Abraham worried. “Is he to be our son now? Have you given up hope for the vision God granted you or the sacrifices that I’ve made?!”

Sarah tried to console him: “We are old. The time for children has passed. Raise Ishmael as your own.”

Abraham looked at his son with disdain: “He will never be my son. There is cruelty in his eyes. His Egyptian mother poisons his mind.”

Sarah looked deep in his eyes with love: “Are you certain he learned cruelty from his loving mother? What of the father who shuns him?”

Abraham left the party angry and paced in the fields, muttering and thinking.

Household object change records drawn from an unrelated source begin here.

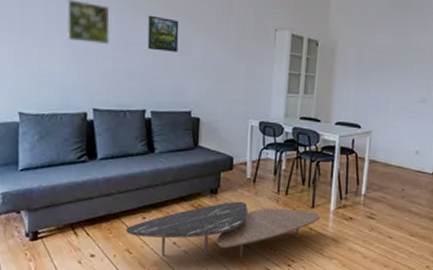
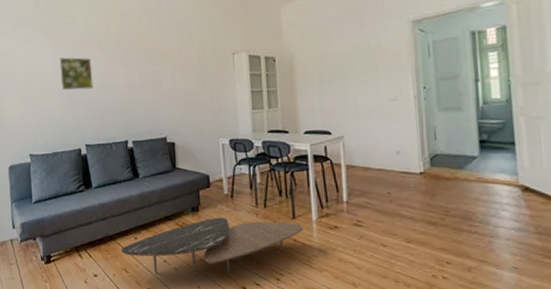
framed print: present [147,15,179,52] -> none [122,59,150,89]

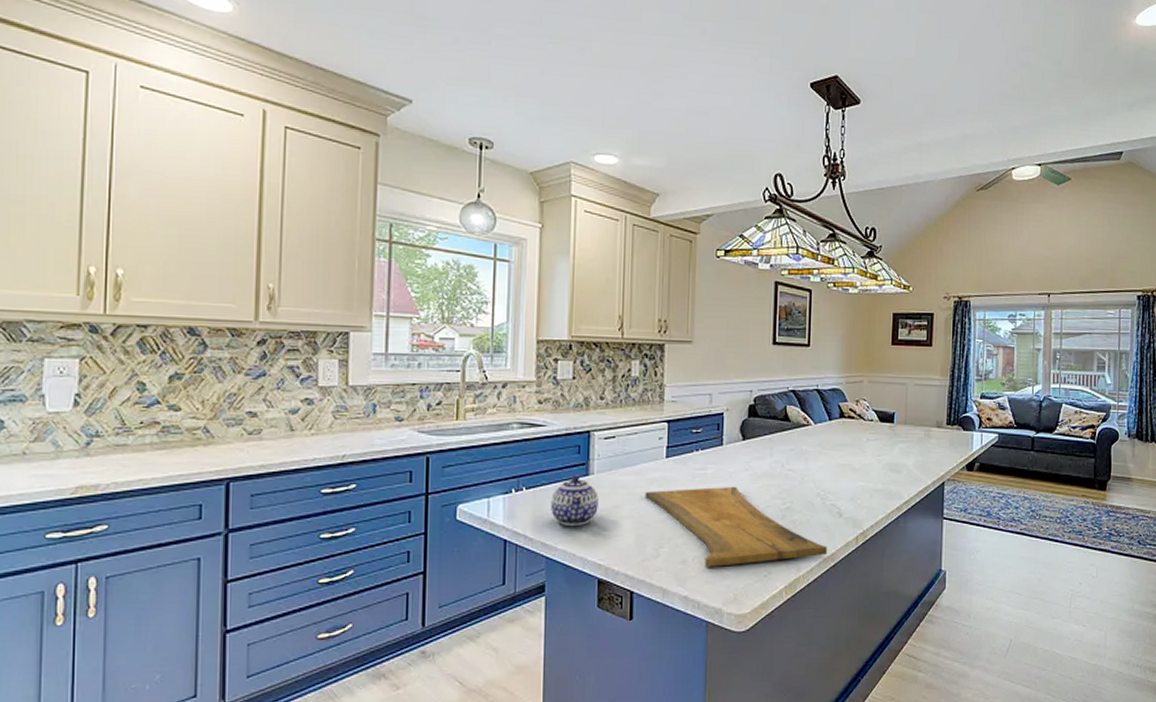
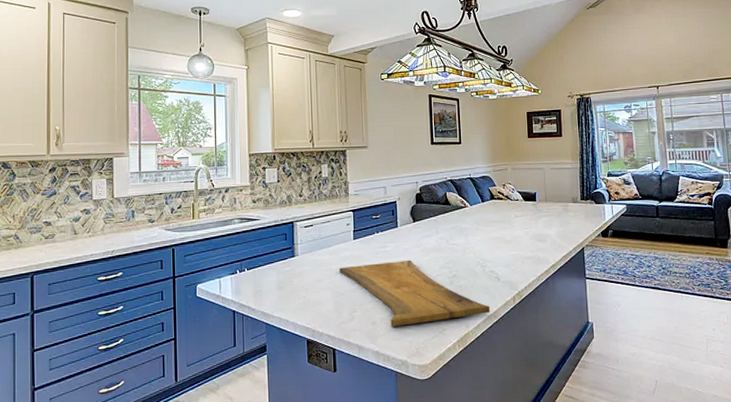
teapot: present [551,475,599,525] -> none [267,257,303,297]

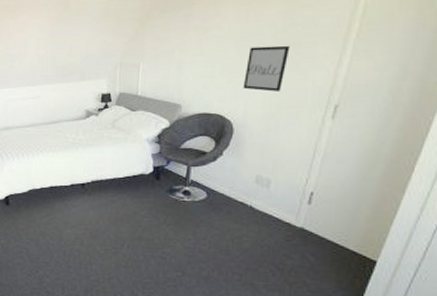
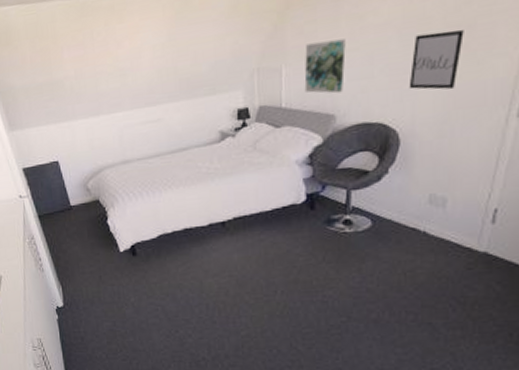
wall art: none [157,45,193,88] -> present [304,38,346,94]

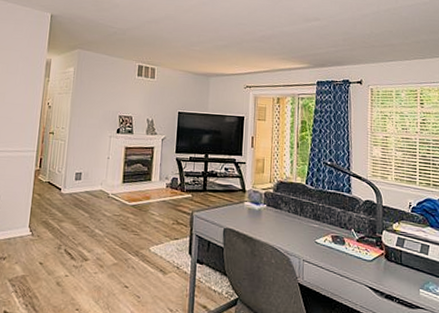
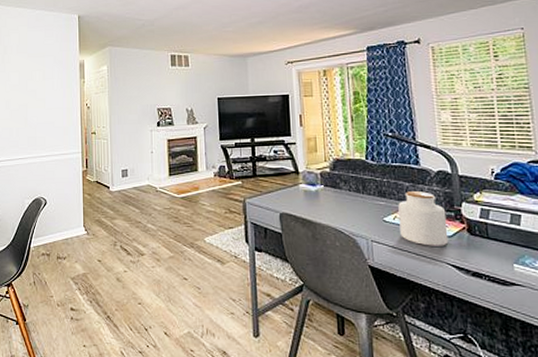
jar: none [329,217,369,269] -> present [398,191,449,246]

The next morning, Abraham brought water and food to Keturah (who was still called Hagar for having run away). “It is time for you to leave. I am setting you free.” He saw her about to protest, and very likely ask if her son was going with her. He shook his head: “We will care for him until Sarah brings forth my true born heir. Upon that day, I will send Ishmael to you.”

Abraham gave her one of his finest camels. He gave her some of his stoutest slaves to protect her on the journey. Sarah watched them depart, and felt her tears, too hot to cool her husbands temper. Now she could raise Ishmael as her own son, now there was no one to compete for her husbands love. Why did her heart feel so broken?

Keturah Unbound

Keturah did not want to go to Egypt. She left and wandered in the desert for forty days. One day, an angel of Elohim found her crying near a barren rock. “What’s wrong, Keturah?”

She jumped with surprise, but did not fear once she saw his familiar bearing. She replied: “Abraham has sent me away, this time there is no returning. I have lost my son, I have nothing to live for.”

The angel said: “You’ve lost him? Don’t you know where he is? Listen, Abraham is the one who is lost. Even he will see the error of his ways in the end. Look, even in your grief you do not see a new home under your feet.”

Keturah looked at the barren rock and the ground, at first despairing not seeing what the angel meant. Then, she scratched at a dark shadow on the ground with her foot. Water broke free from dry soil.

The angel said: “Things are not lost. I am sure you will see Ishmael again before his years are done, and your son will become a man to be proud of.”

Keturah, who was called Hagar no more, filled her skins from the well and decided to build a home by the spring and the rock, a place welcome to others who are lost and seeking peace.